ACTIVITY: Recast every line of source text in the entries below as a Markdown table with the columns "Row" and "Line," numbering the rows and skipping blank lines. Leave the pictures out of your answer.

Stored items from a collection:
####################

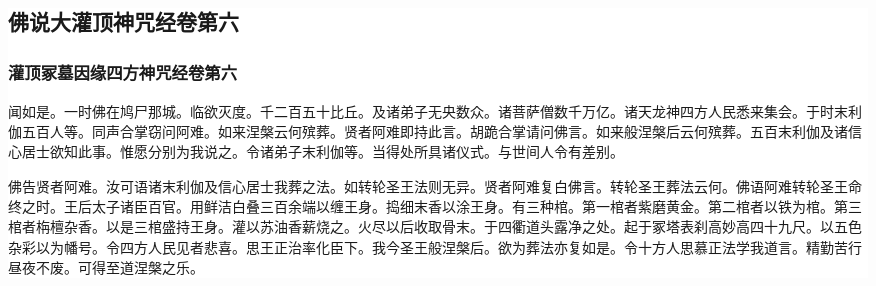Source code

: ## 佛说大灌顶神咒经卷第六  

### 灌顶冢墓因缘四方神咒经卷第六  

闻如是。一时佛在鸠尸那城。临欲灭度。千二百五十比丘。及诸弟子无央数众。诸菩萨僧数千万亿。诸天龙神四方人民悉来集会。于时末利伽五百人等。同声合掌窃问阿难。如来涅槃云何殡葬。贤者阿难即持此言。胡跪合掌请问佛言。如来般涅槃后云何殡葬。五百末利伽及诸信心居士欲知此事。惟愿分别为我说之。令诸弟子末利伽等。当得处所具诸仪式。与世间人令有差别。  

佛告贤者阿难。汝可语诸末利伽及信心居士我葬之法。如转轮圣王法则无异。贤者阿难复白佛言。转轮圣王葬法云何。佛语阿难转轮圣王命终之时。王后太子诸臣百官。用鲜洁白叠三百余端以缠王身。捣细末香以涂王身。有三种棺。第一棺者紫磨黄金。第二棺者以铁为棺。第三棺者栴檀杂香。以是三棺盛持王身。灌以苏油香薪烧之。火尽以后收取骨末。于四衢道头露净之处。起于冢塔表刹高妙高四十九尺。以五色杂彩以为幡号。令四方人民见者悲喜。思王正治率化臣下。我今圣王般涅槃后。欲为葬法亦复如是。令十方人思慕正法学我道言。精勤苦行昼夜不废。可得至道涅槃之乐。  


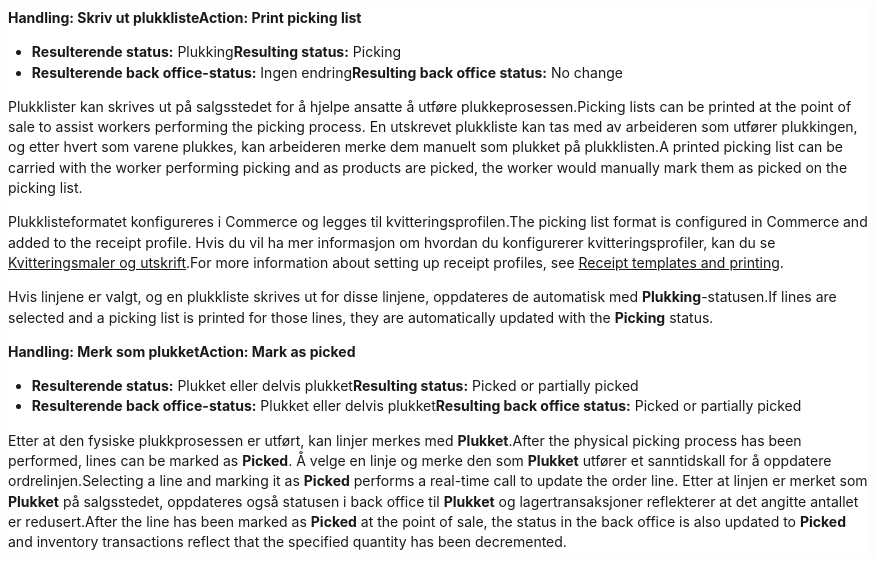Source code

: <span data-ttu-id="b1953-166">**Handling: Skriv ut plukkliste**</span><span class="sxs-lookup"><span data-stu-id="b1953-166">**Action: Print picking list**</span></span>

- <span data-ttu-id="b1953-167">**Resulterende status:** Plukking</span><span class="sxs-lookup"><span data-stu-id="b1953-167">**Resulting status:** Picking</span></span>
- <span data-ttu-id="b1953-168">**Resulterende back office-status:** Ingen endring</span><span class="sxs-lookup"><span data-stu-id="b1953-168">**Resulting back office status:** No change</span></span>

<span data-ttu-id="b1953-169">Plukklister kan skrives ut på salgsstedet for å hjelpe ansatte å utføre plukkeprosessen.</span><span class="sxs-lookup"><span data-stu-id="b1953-169">Picking lists can be printed at the point of sale to assist workers performing the picking process.</span></span> <span data-ttu-id="b1953-170">En utskrevet plukkliste kan tas med av arbeideren som utfører plukkingen, og etter hvert som varene plukkes, kan arbeideren merke dem manuelt som plukket på plukklisten.</span><span class="sxs-lookup"><span data-stu-id="b1953-170">A printed picking list can be carried with the worker performing picking and as products are picked, the worker would manually mark them as picked on the picking list.</span></span>

<span data-ttu-id="b1953-171">Plukklisteformatet konfigureres i Commerce og legges til kvitteringsprofilen.</span><span class="sxs-lookup"><span data-stu-id="b1953-171">The picking list format is configured in Commerce and added to the receipt profile.</span></span> <span data-ttu-id="b1953-172">Hvis du vil ha mer informasjon om hvordan du konfigurerer kvitteringsprofiler, kan du se [Kvitteringsmaler og utskrift](https://docs.microsoft.com/dynamics365/unified-operations/retail/receipt-templates-printing).</span><span class="sxs-lookup"><span data-stu-id="b1953-172">For more information about setting up receipt profiles, see [Receipt templates and printing](https://docs.microsoft.com/dynamics365/unified-operations/retail/receipt-templates-printing).</span></span>

<span data-ttu-id="b1953-173">Hvis linjene er valgt, og en plukkliste skrives ut for disse linjene, oppdateres de automatisk med **Plukking**-statusen.</span><span class="sxs-lookup"><span data-stu-id="b1953-173">If lines are selected and a picking list is printed for those lines, they are automatically updated with the **Picking** status.</span></span>

<span data-ttu-id="b1953-174">**Handling: Merk som plukket**</span><span class="sxs-lookup"><span data-stu-id="b1953-174">**Action: Mark as picked**</span></span>

- <span data-ttu-id="b1953-175">**Resulterende status:** Plukket eller delvis plukket</span><span class="sxs-lookup"><span data-stu-id="b1953-175">**Resulting status:** Picked or partially picked</span></span>
- <span data-ttu-id="b1953-176">**Resulterende back office-status:** Plukket eller delvis plukket</span><span class="sxs-lookup"><span data-stu-id="b1953-176">**Resulting back office status:** Picked or partially picked</span></span>

<span data-ttu-id="b1953-177">Etter at den fysiske plukkprosessen er utført, kan linjer merkes med **Plukket**.</span><span class="sxs-lookup"><span data-stu-id="b1953-177">After the physical picking process has been performed, lines can be marked as **Picked**.</span></span> <span data-ttu-id="b1953-178">Å velge en linje og merke den som **Plukket** utfører et sanntidskall for å oppdatere ordrelinjen.</span><span class="sxs-lookup"><span data-stu-id="b1953-178">Selecting a line and marking it as **Picked** performs a real-time call to update the order line.</span></span> <span data-ttu-id="b1953-179">Etter at linjen er merket som **Plukket** på salgsstedet, oppdateres også statusen i back office til **Plukket** og lagertransaksjoner reflekterer at det angitte antallet er redusert.</span><span class="sxs-lookup"><span data-stu-id="b1953-179">After the line has been marked as **Picked** at the point of sale, the status in the back office is also updated to **Picked** and inventory transactions reflect that the specified quantity has been decremented.</span></span>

####################

ANSWER:
| Row | Line |
|---|---|
| 1 | Source code |
| 2 | : ## 佛说大灌顶神咒经卷第六   |
| 3 | ### 灌顶冢墓因缘四方神咒经卷第六   |
| 4 | 闻如是。一时佛在鸠尸那城。临欲灭度。千二百五十比丘。及诸弟子无央数众。诸菩萨僧数千万亿。诸天龙神四方人民悉来集会。于时末利伽五百人等。同声合掌窃问阿难。如来涅槃云何殡葬。贤者阿难即持此言。胡跪合掌请问佛言。如来般涅槃后云何殡葬。五百末利伽及诸信心居士欲知此事。惟愿分别为我说之。令诸弟子末利伽等。当得处所具诸仪式。与世间人令有差别。   |
| 5 | 佛告贤者阿难。汝可语诸末利伽及信心居士我葬之法。如转轮圣王法则无异。贤者阿难复白佛言。转轮圣王葬法云何。佛语阿难转轮圣王命终之时。王后太子诸臣百官。用鲜洁白叠三百余端以缠王身。捣细末香以涂王身。有三种棺。第一棺者紫磨黄金。第二棺者以铁为棺。第三棺者栴檀杂香。以是三棺盛持王身。灌以苏油香薪烧之。火尽以后收取骨末。于四衢道头露净之处。起于冢塔表刹高妙高四十九尺。以五色杂彩以为幡号。令四方人民见者悲喜。思王正治率化臣下。我今圣王般涅槃后。欲为葬法亦复如是。令十方人思慕正法学我道言。精勤苦行昼夜不废。可得至道涅槃之乐。   |
| 6 | Source code |
| 7 | : <span data-ttu-id="b1953-166">**Handling: Skriv ut plukkliste**</span><span class="sxs-lookup"><span data-stu-id="b1953-166">**Action: Print picking list**</span></span> |
| 8 | - <span data-ttu-id="b1953-167">**Resulterende status:** Plukking</span><span class="sxs-lookup"><span data-stu-id="b1953-167">**Resulting status:** Picking</span></span> |
| 9 | - <span data-ttu-id="b1953-168">**Resulterende back office-status:** Ingen endring</span><span class="sxs-lookup"><span data-stu-id="b1953-168">**Resulting back office status:** No change</span></span> |
| 10 | <span data-ttu-id="b1953-169">Plukklister kan skrives ut på salgsstedet for å hjelpe ansatte å utføre plukkeprosessen.</span><span class="sxs-lookup"><span data-stu-id="b1953-169">Picking lists can be printed at the point of sale to assist workers performing the picking process.</span></span> <span data-ttu-id="b1953-170">En utskrevet plukkliste kan tas med av arbeideren som utfører plukkingen, og etter hvert som varene plukkes, kan arbeideren merke dem manuelt som plukket på plukklisten.</span><span class="sxs-lookup"><span data-stu-id="b1953-170">A printed picking list can be carried with the worker performing picking and as products are picked, the worker would manually mark them as picked on the picking list.</span></span> |
| 11 | <span data-ttu-id="b1953-171">Plukklisteformatet konfigureres i Commerce og legges til kvitteringsprofilen.</span><span class="sxs-lookup"><span data-stu-id="b1953-171">The picking list format is configured in Commerce and added to the receipt profile.</span></span> <span data-ttu-id="b1953-172">Hvis du vil ha mer informasjon om hvordan du konfigurerer kvitteringsprofiler, kan du se [Kvitteringsmaler og utskrift](https://docs.microsoft.com/dynamics365/unified-operations/retail/receipt-templates-printing).</span><span class="sxs-lookup"><span data-stu-id="b1953-172">For more information about setting up receipt profiles, see [Receipt templates and printing](https://docs.microsoft.com/dynamics365/unified-operations/retail/receipt-templates-printing).</span></span> |
| 12 | <span data-ttu-id="b1953-173">Hvis linjene er valgt, og en plukkliste skrives ut for disse linjene, oppdateres de automatisk med **Plukking**-statusen.</span><span class="sxs-lookup"><span data-stu-id="b1953-173">If lines are selected and a picking list is printed for those lines, they are automatically updated with the **Picking** status.</span></span> |
| 13 | <span data-ttu-id="b1953-174">**Handling: Merk som plukket**</span><span class="sxs-lookup"><span data-stu-id="b1953-174">**Action: Mark as picked**</span></span> |
| 14 | - <span data-ttu-id="b1953-175">**Resulterende status:** Plukket eller delvis plukket</span><span class="sxs-lookup"><span data-stu-id="b1953-175">**Resulting status:** Picked or partially picked</span></span> |
| 15 | - <span data-ttu-id="b1953-176">**Resulterende back office-status:** Plukket eller delvis plukket</span><span class="sxs-lookup"><span data-stu-id="b1953-176">**Resulting back office status:** Picked or partially picked</span></span> |
| 16 | <span data-ttu-id="b1953-177">Etter at den fysiske plukkprosessen er utført, kan linjer merkes med **Plukket**.</span><span class="sxs-lookup"><span data-stu-id="b1953-177">After the physical picking process has been performed, lines can be marked as **Picked**.</span></span> <span data-ttu-id="b1953-178">Å velge en linje og merke den som **Plukket** utfører et sanntidskall for å oppdatere ordrelinjen.</span><span class="sxs-lookup"><span data-stu-id="b1953-178">Selecting a line and marking it as **Picked** performs a real-time call to update the order line.</span></span> <span data-ttu-id="b1953-179">Etter at linjen er merket som **Plukket** på salgsstedet, oppdateres også statusen i back office til **Plukket** og lagertransaksjoner reflekterer at det angitte antallet er redusert.</span><span class="sxs-lookup"><span data-stu-id="b1953-179">After the line has been marked as **Picked** at the point of sale, the status in the back office is also updated to **Picked** and inventory transactions reflect that the specified quantity has been decremented.</span></span> |